If you’ve kept your eye on the news since 45’s inauguration, it’s frighteningly obvious the environment needs our help more than ever. From calling climate change a hoax to massive budget cuts for environmental agencies and programs, green-lighting the Dakota Access Pipeline and asking the EPA to reconsider the Clean Water Act, we, as individuals, might just be the last line of defense.
For those of us hungry for change, there’s a few ways we can eat our way to a better world—or at least try. We have the power to fight back with our stomachs, plates, knives and forks by choosing the foods we spend our money on and put in our mouths. This is by no means a definitive list, but it’s a start. Remember, America is a country of supply and demand, so if you don’t see environmentally-friendly items on the menu or on the shelves, ask for them—repeatedly.

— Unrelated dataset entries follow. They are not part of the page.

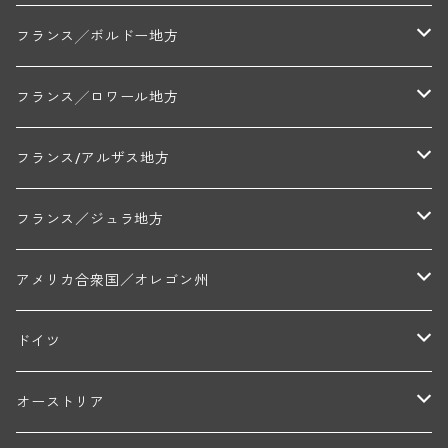
アラン・マティアス(トネロワ)
クロード・デュガ(ジュヴレ・シャンベルタン)
ジャン・ルイ・シャーヴ(エルミタージュ)
コート・ド・ボーヌ地区
南部地区
コトー・デュ・ラングドック地区
フランス╱ボルドー地方
セラファン・ペール・エ・フィス(ジュヴレ・シャンベルタン)
ジャン・ルイ・シャーヴ・セレクション(エルミタージュ)
フランソワーズ・ジャニアール(ペルナン・ヴェルジュレス)
ル・ヴュー・ドンジョン(シャトーヌフ・デュ・パプ)
ド・ロルチュ(ヴァルフローネ)
コート・シャロネーズ地区
ヴァン・ド・ペイ・ド・レロー
アントル・ドゥー・メール地区
フランス╱ロワール地方
ルシアン・ボワイヨ(ジュヴレ・シャンベルタン)
マルキ・ダンジェルヴィル(ヴォルネー)
シャトー・ライヤ(シャトーヌフ・デュ・パプ)
ロワイエ(コート・デュ・クーショワ)
ムーラン・ド・ガサック
シャトー・レストリーユ
マコネ地区
メドック地区
ペイ・ナンテ地区
フランス/アルザス地方
トラペ・ペール・エ・フィス(ジュヴレ・シャンベルタン)
ジャン・マリー・ブズロー(ムルソー)
シャトー・デ・トゥール(シャトーヌフ・デュ・パプ)
A&Pド・ヴィレーヌ(ブーズロン)
マンシア・ポンセ(シャントレ)
シャトー・ル・タンプル
デ・オー・ペミオン(ムスカデ)
ボージョレ地区
サントル・ニヴェルネ地区
ロリー・ガスマン
フランス／ジュラ地方
ジョルジュ・ルーミエ(シャンボール・ミュジニー)
シャトー・ド・ラ・ヴェル╱ベルトラン・ダルヴィオ(ムルソー)
デ・ザムリエ(ヴァッケラス)
ルイ・ジャド(ジヴリ―)
フランク・ジュイヤール(ジュリエナ)
ディディエ・ダグノー(プイィ・フュメ)
トゥーレーヌ地区
アルボワ
アメリカ合衆国／オレゴン州
ブリューノ・デゾネイ・ビセイ(フラジェ・エシェゾー)
モンテリー・デュエレ・ポルシュレ(モンテリー)
ギイ・ブルトン(モルゴン)
レジス・ミネ(プイィ・フュメ)
ド・ラ・ノブレ(シノン)
ペリカン
ウィラメット・ヴァレー
ドイツ
エマニュエル・ルジェ(フラジェ・エシェゾー)
マリウス・ドゥラルシュ(ペルナン・ヴェルジュレス)
ド・ヴェルニュス(レニエ)
アンドレ・ヴァタン(サンセール)
ニコラ・ジェイ
ラインガウ
オーストリア
ニコラ・ルジェ(フラジェ・エシェゾー)
ドニ・ペール・エ・フィス(ペルナン・ヴェルジュレス)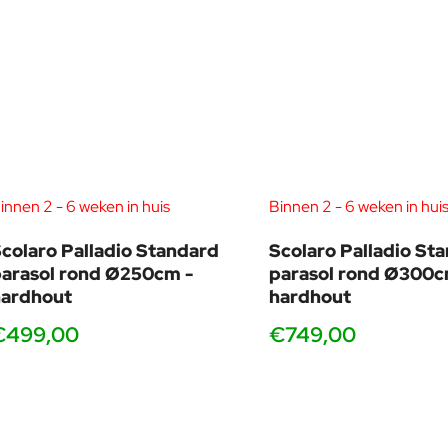
De Palladio Telescopic: Italiaanse elegantie met een do
combineert.
innen 2 - 6 weken in huis
Binnen 2 - 6 weken in hui
colaro Palladio Standard
Scolaro Palladio St
arasol rond Ø250cm -
parasol rond Ø300c
hardhout
hardhout
€499,00
€749,00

Whether it’s to take on global warming or make a dent in that feisty invasive species, we can actually help save the world, one bite at a time.
1. Lionfish
The venomous spines of a lionfish may look majestic behind the glass of an aquarium, but this invasive species, native to the Indo-Pacific region, has quickly taken over the east coast reef systems of North America. With no natural predators and an undiscerning appetite for anything that will fit into its mouth, the lionfish is rapidly reproducing and decimating up to 95 percent of native Atlantic and Caribbean Sea reef populations. Lucky for us, they are delicious, and our plates have the power to help rein in these self-appointed Kings of the Reef.

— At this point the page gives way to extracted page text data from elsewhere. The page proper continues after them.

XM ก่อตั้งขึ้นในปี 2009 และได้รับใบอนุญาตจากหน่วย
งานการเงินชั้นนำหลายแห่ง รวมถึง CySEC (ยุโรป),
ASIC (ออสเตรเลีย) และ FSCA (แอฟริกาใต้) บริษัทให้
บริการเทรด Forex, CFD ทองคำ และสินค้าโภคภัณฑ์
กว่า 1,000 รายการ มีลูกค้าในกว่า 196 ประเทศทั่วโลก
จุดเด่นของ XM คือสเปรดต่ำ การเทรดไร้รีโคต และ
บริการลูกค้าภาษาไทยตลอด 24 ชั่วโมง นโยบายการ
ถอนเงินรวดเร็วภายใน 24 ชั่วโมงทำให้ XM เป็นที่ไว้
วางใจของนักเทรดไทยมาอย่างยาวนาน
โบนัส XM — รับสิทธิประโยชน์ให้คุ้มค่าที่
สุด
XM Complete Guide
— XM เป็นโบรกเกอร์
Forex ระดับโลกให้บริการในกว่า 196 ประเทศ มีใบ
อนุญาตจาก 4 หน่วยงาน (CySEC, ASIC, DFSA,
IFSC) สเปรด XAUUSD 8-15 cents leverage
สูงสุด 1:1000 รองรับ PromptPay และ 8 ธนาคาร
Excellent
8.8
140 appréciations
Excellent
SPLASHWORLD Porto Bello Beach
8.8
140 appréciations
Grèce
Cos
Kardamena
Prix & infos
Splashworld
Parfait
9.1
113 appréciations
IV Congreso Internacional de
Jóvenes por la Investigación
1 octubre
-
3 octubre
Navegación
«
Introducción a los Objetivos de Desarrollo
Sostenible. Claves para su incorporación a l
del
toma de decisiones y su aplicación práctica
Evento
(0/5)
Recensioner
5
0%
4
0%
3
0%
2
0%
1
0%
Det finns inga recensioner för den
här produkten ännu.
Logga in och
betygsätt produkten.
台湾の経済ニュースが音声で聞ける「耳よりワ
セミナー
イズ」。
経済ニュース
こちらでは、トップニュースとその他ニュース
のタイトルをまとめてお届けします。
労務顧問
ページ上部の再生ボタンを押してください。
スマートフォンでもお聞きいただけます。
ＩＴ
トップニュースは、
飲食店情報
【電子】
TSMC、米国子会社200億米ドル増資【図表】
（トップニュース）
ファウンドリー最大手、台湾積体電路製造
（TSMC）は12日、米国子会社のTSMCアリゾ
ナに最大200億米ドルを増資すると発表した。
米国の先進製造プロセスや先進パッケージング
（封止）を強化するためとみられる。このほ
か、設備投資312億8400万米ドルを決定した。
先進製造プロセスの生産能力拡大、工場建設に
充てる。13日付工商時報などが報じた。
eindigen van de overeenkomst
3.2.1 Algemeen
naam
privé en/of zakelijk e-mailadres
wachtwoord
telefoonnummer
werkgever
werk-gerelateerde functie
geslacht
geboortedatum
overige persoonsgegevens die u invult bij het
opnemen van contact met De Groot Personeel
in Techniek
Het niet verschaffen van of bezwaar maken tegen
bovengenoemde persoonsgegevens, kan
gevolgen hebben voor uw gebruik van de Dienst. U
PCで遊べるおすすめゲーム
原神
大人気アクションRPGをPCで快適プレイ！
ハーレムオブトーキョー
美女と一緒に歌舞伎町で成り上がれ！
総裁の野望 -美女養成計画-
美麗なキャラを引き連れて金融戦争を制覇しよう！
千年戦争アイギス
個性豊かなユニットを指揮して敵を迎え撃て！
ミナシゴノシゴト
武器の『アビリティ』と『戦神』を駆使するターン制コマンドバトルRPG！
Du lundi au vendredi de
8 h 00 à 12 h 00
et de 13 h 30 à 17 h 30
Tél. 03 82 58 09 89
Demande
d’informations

Likened to snapper, grouper, and sometimes, even lobster, you can catch a taste of this prickly predator on menus from Panama to New York, or pick it up fresh from select Whole Foods stores.

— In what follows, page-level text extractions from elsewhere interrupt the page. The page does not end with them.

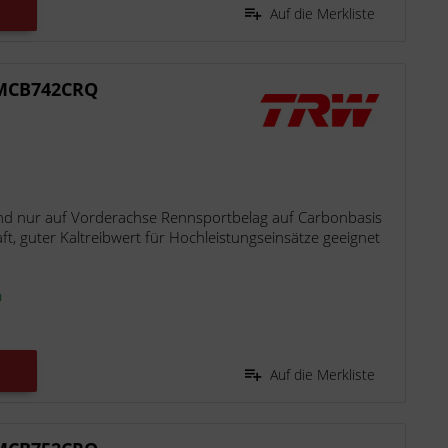
Auf die Merkliste
 MCB742CRQ
d nur auf Vorderachse Rennsportbelag auf Carbonbasis
t, guter Kaltreibwert für Hochleistungseinsätze geeignet
n
Auf die Merkliste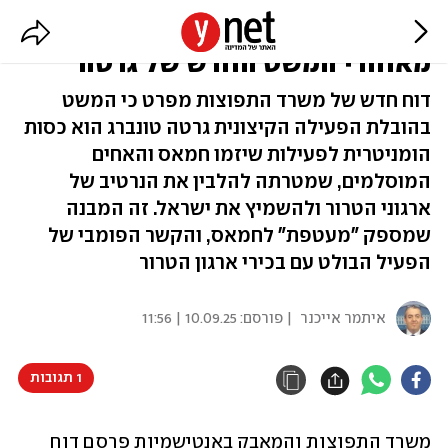
משרד התפוצות: "חמאס עומד
מאחורי המשט החדש של גרטה"
דוח חדש של משרד התפוצות מפרט כי המשט
בהובלת הפעילה הקיצונית גרטה טונברג הוא כסות
הומניטרית לפעילות שיזמו חמאס והאחים
המוסלמים, שמטרתה להלבין את הנרטיב של
ארגוני הטרור ולהשמיץ את ישראל. זה המבנה
שמספק "מעטפת" לחמאס, והקשר הפומבי של
הפעיל הבולט עם בכירי ארגון הטרור
איתמר אייכנר
| פורסם:
10.09.25 | 11:56
1 תגובות
משרד התפוצות והמאבק באנטישמיות פרסם דוח 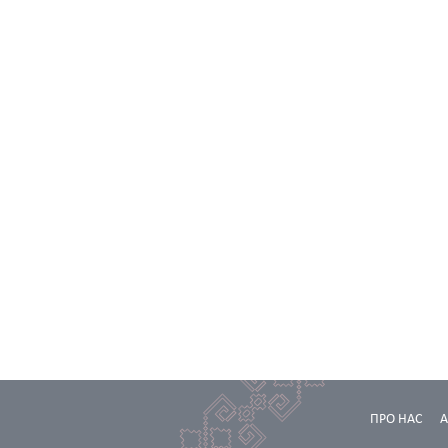
ПРО НАС
А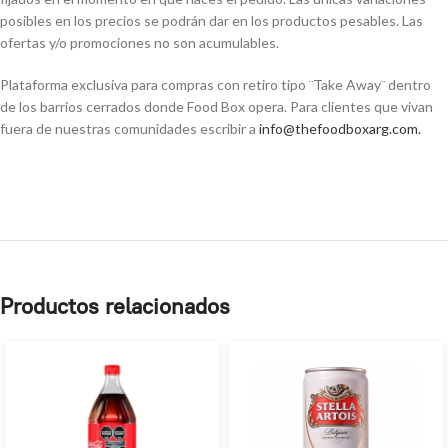
posibles en los precios se podrán dar en los productos pesables. Las
ofertas y/o promociones no son acumulables.
Plataforma exclusiva para compras con retiro tipo ¨Take Away¨ dentro
de los barrios cerrados donde Food Box opera. Para clientes que vivan
fuera de nuestras comunidades escribir a
info@thefoodboxarg.com
.
Productos relacionados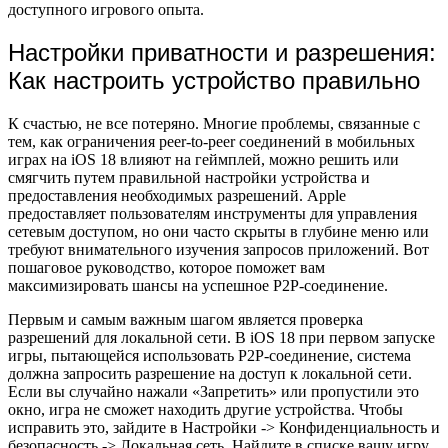
доступного игрового опыта.
Настройки приватности и разрешения:
Как настроить устройство правильно
К счастью, не все потеряно. Многие проблемы, связанные с
тем, как ограничения peer-to-peer соединений в мобильных
играх на iOS 18 влияют на геймплей, можно решить или
смягчить путем правильной настройки устройства и
предоставления необходимых разрешений. Apple
предоставляет пользователям инструменты для управления
сетевым доступом, но они часто скрыты в глубине меню или
требуют внимательного изучения запросов приложений. Вот
пошаговое руководство, которое поможет вам
максимизировать шансы на успешное P2P-соединение.
Первым и самым важным шагом является проверка
разрешений для локальной сети. В iOS 18 при первом запуске
игры, пытающейся использовать P2P-соединение, система
должна запросить разрешение на доступ к локальной сети.
Если вы случайно нажали «Запретить» или пропустили это
окно, игра не сможет находить другие устройства. Чтобы
исправить это, зайдите в Настройки -> Конфиденциальность и
безопасность -> Локальная сеть. Найдите в списке вашу игру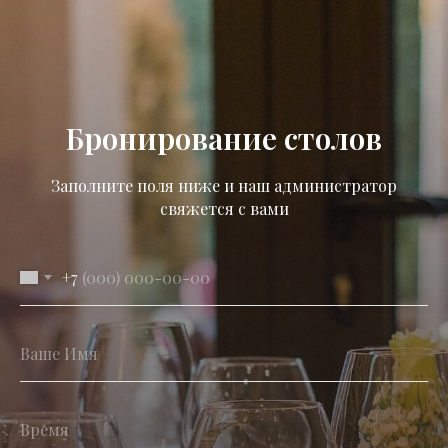
Бронирование столов
Заполните поля ниже и наш администратор
свяжется с вами
+7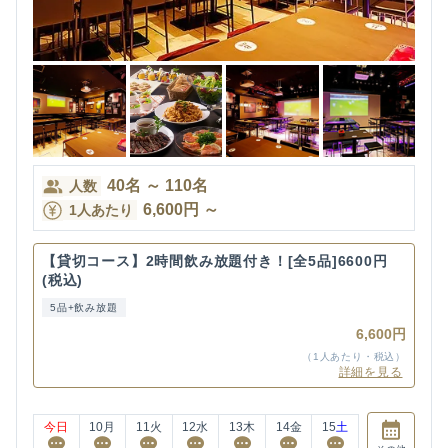
40
名
～
110
名
人数
6,600
円
～
1人あたり
【貸切コース】2時間飲み放題付き！[全5品]6600円
(税込)
5品+飲み放題
6,600円
（1人あたり・税込）
詳細を見る
今日
10
月
11
火
12
水
13
木
14
金
15
土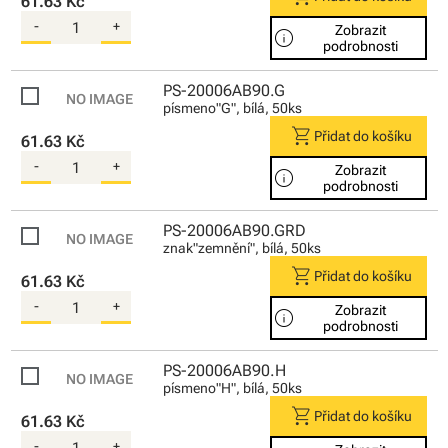
61.63 Kč
-
+
Zobrazit
info
podrobnosti
PS-20006AB90.G
písmeno"G", bílá, 50ks
shopping_cart
Přidat do košíku
61.63 Kč
-
+
Zobrazit
info
podrobnosti
PS-20006AB90.GRD
znak"zemnění", bílá, 50ks
shopping_cart
Přidat do košíku
61.63 Kč
-
+
Zobrazit
info
podrobnosti
PS-20006AB90.H
písmeno"H", bílá, 50ks
shopping_cart
Přidat do košíku
61.63 Kč
-
+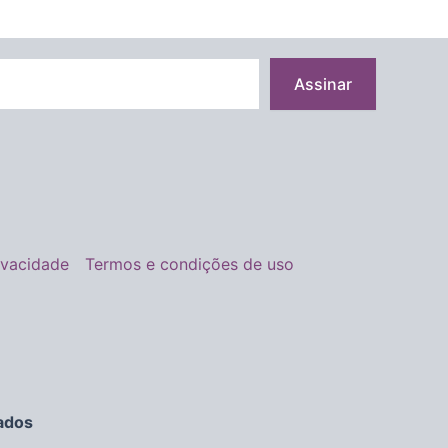
Assinar
rivacidade
Termos e condições de uso
ados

2. Impossible Foods’ BurgerPhoto courtesy of Impossible Foods
Unlike most plant-based food products, Impossible Foods’ target demographic isn’t vegans or vegetarians—it’s meat-eaters. It’s no secret the meat and dairy industries are destroying the environment, but that didn’t stop us from shamelessly choking down 214.3 pounds of meat and 627 pounds of dairy per person in the U.S. during 2016 and 2015, respectively. Why? Well, finding suitable substituted has seemed near impossible—until now. Enter the Impossible Burger, a plant-based, bleeds-like-beef product that browns, sizzles, feels, smells, and, by all accounts, tastes like the real thing. Gorge guiltlessly knowing that it emits an eighth of the greenhouse gases and requires just a fraction of land and water compared to animal-based beef burgers.
You can taste the future at 11 restaurants scattered around NYC, Los Angeles and the Bay Area, though the company hopes to expand to 1,000 restaurants by the end 2017.
3. Garlic Mustard
These days garlic mustard (Alliaria petiolata) is considered a pesky, hard-to-eradicate wild weed whose toxic roots poison the soil for native plants. Most people just mow over it without a second thought. But, for the early European settlers responsible for introducing the plant to North America, it had many uses. They used it to battle erosion, treat ulcers and gangrene and as a tangy, garlicky cooking herb that supplied a healthy dose of vitamins A and C. One of the only ways to be sure the tenacious plant can’t reseed is to isolate and dispose of it completely. Our stomachs seem like the perfect place.